“Descanso no fato de que, apesar de Deus não ser a causa primeira de tudo quanto me acontece, nada do que venha a me acontecer estará fora de seu conhecimento, controle e cuidado”. Ed René Kivitz

Com que roupa eu vou? Que carreira seguir? Digo sim ou não? Falo agora ou espero mais um pouco? Participo ou não daquele grupo? Experimento ou não?

Existe um momento em que deixamos de contar com alguém para tomar decisões e, dessa forma, passamos a decidir cada detalhe de nossas vidas, mesmo aqueles que nem exigem um grande esforço. Pode até não parecer, mas ao ler estas linhas você tomou uma decisão, baseada em critérios que levaram em conta seu tempo, o tamanho do artigo, quem o escreveu, entre outras coisas. Isto por conta da velocidade que nosso cérebro processa as informações que servem de base para decidir o “ler” ou “não ler”. O que me interessa, entretanto, neste artigo é tratar daquelas decisões mais difíceis de serem tomadas.

Uma decisão requer pensar qual o desdobramento daquele seu posicionamento em relação à vida futura: financeira, emocional, espiritual, entre todas as outras dimensões de nosso corpo, alma e espírito. Há, porém, quem pense que decisões devem ser tomadas quando você sente que chegou a hora. E justamente, por se fundamentarem apenas no sentimento ou emoções, só depois percebem o resultado danoso daquela precipitada determinação. Existem também aqueles que acreditam estarem fazendo a vontade de Deus e, em alguns casos, sofrem porque, ou não era da vontade de Deus ou sentiram errado. Será que Deus haveria de colocar sentimentos dentro de nós para que somente eles nos direcionassem?

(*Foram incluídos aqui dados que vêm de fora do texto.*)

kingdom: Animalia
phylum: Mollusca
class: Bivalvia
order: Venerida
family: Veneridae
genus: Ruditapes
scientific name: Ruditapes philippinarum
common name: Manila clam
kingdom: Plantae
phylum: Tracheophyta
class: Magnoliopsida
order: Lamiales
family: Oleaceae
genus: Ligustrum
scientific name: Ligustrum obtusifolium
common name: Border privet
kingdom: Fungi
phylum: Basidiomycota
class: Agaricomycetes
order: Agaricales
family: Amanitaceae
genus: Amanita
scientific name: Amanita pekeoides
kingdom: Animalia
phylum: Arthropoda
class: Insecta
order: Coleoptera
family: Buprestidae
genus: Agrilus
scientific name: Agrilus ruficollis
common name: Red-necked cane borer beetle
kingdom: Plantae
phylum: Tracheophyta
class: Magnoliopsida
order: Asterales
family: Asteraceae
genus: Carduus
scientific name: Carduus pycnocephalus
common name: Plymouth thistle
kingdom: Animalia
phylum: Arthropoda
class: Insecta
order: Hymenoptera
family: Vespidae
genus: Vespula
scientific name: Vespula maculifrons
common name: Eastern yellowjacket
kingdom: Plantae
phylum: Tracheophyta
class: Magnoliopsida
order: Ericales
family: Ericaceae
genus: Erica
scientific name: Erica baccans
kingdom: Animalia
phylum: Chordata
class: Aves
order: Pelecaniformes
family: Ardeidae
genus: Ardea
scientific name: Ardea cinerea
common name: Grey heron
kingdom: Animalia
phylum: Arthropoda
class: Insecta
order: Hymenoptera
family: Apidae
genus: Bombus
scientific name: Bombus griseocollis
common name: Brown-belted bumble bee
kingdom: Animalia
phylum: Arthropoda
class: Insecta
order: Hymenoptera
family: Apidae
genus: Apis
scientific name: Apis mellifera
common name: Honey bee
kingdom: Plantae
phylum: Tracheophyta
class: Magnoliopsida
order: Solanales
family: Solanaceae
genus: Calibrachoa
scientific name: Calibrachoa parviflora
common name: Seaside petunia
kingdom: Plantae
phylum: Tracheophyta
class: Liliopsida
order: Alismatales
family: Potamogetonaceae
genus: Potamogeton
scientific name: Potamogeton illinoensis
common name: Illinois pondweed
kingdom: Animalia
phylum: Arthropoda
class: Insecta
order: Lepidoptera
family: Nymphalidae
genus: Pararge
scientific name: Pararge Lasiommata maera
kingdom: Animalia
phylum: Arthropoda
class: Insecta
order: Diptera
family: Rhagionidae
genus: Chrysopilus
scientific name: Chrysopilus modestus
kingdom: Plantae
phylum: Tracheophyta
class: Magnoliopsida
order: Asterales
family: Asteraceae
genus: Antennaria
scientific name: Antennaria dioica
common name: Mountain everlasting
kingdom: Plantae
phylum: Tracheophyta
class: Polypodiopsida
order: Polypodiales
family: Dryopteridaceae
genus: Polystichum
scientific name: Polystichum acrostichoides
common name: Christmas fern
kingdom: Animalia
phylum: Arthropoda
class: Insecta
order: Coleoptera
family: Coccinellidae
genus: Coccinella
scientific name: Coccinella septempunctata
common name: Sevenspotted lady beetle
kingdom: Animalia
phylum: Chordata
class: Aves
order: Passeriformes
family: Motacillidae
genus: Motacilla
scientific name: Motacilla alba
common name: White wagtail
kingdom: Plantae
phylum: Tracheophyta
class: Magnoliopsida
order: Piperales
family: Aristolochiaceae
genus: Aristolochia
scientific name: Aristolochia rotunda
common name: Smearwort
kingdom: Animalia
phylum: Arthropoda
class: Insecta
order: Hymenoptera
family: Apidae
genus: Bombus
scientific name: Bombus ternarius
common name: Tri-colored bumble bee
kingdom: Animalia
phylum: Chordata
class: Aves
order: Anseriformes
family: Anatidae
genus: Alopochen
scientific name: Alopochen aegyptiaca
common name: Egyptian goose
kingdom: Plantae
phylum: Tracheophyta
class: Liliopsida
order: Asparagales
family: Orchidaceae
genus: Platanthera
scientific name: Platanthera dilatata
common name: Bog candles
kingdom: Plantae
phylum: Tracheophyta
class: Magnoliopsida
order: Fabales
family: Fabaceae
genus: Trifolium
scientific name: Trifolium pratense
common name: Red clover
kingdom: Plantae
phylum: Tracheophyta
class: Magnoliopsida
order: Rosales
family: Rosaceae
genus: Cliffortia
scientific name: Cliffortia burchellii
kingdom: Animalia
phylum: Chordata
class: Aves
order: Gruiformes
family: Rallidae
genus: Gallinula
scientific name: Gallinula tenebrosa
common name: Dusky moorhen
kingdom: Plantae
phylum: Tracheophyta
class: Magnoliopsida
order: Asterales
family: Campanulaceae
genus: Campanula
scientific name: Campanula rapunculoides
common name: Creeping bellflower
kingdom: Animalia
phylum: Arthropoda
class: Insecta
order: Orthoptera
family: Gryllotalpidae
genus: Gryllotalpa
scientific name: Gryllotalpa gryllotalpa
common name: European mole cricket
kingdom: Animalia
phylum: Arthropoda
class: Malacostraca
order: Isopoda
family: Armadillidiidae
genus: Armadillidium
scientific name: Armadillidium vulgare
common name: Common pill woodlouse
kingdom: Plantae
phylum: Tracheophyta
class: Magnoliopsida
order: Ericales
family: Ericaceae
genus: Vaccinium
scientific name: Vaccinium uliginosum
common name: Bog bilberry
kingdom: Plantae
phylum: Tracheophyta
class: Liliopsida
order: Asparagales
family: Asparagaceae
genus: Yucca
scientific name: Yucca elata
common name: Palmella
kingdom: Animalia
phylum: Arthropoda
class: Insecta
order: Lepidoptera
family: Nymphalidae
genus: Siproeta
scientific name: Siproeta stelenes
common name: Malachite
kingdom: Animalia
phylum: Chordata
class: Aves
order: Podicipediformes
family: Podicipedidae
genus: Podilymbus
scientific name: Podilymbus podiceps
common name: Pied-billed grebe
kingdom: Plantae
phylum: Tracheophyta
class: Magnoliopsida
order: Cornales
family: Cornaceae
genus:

Existem os que preferem utilizar de toda a racionalidade para uma decisão. Esquecem que por agirem assim estão fazendo justamente o contrário da opção anterior, e isso não quer dizer que seja melhor. Por ser considerada mais fria e calculista, a decisão racional desenha quadros e situações futuras, pondera sobre o impacto daquele sim ou não no amanhã. Estrategicamente, põe-se a esquematizar suas vidas como se fossem relógios ou máquinas, esquecem de viver para cumprir um cronograma que eles criaram para quê, afinal de contas? Um desafio maior está para aqueles que querem conciliar suas vontades à Vontade de Deus, submeter seus desejos a um Plano Maior. Isso porque no momento da decisão precisarão levar em consideração não somente o lado emocional ou racional, mas os impactos na vida espiritual. Se algo decidido por você contraria os valores do Reino, certamente, contradiz o desejo de servi-lo em todas as áreas de sua vida e fazer a vontade d’Ele. Os valores da lógica no mundo vão em direção contrária aos preceitos cristãos. Cristo rompeu com o jeito (padrão) como as coisas aconteciam em seu tempo, não deveríamos fazer o mesmo?

Mas será que existe um jeito cristão de fazer as coisas? Se pensarmos que o cristianismo é um estilo de vida e que contém um modelo de vida para seguirmos, como o de Cristo, claramente existe uma maneira que nos diferencia de uma multidão. Um jeito de olhar o mundo pelos olhos de Cristo, um modo de amar as pessoas como Ele amou, uma maneira de cumprir a vontade de Deus como seu Filho o fez, estes deveriam ser nossos direcionamentos assim que nos levantamos pela manhã. Mas infelizmente, muitos querem só sentir a presença de Deus, não estão interessados em cumprir o que Ele deixou como exemplo de vida devocional. Se já é muito difícil decidir com qual roupa iremos trabalhar, estudar ou ir para Igreja, imaginem quando acrescentamos a seguinte questão: como isso me ajuda a cumprir a vontade de Deus na minha vida e, por conseqüência, atingir a vida de outros? Insisto que antes de buscarmos os benefícios do Reino devemos buscar SER como Ele nos ensinou. Além disso, para que consigamos experimentar qual seja a boa, agradável, e perfeita vontade de Deus é necessário ANTES que não nos conformemos com este mundo, mas SEJAMOS transformados pela renovação do vosso entendimento. 1

Quer fazer a vontade de Deus? Transforme a forma como você decide desde o que vai comer no almoço até mesmo qual o rumo profissional que sua vida tomará ou quais companhias terá do seu lado. Isso tem a ver diretamente com a forma como entendemos este mundo. Se nos conformamos com o rumo que as coisas neste mundo vão levando a nossa vida, é melhor incluir em nossos repertórios de louvor a canção do filósofo Zeca: “Deixa a vida me levar”. É assim que você DECIDE?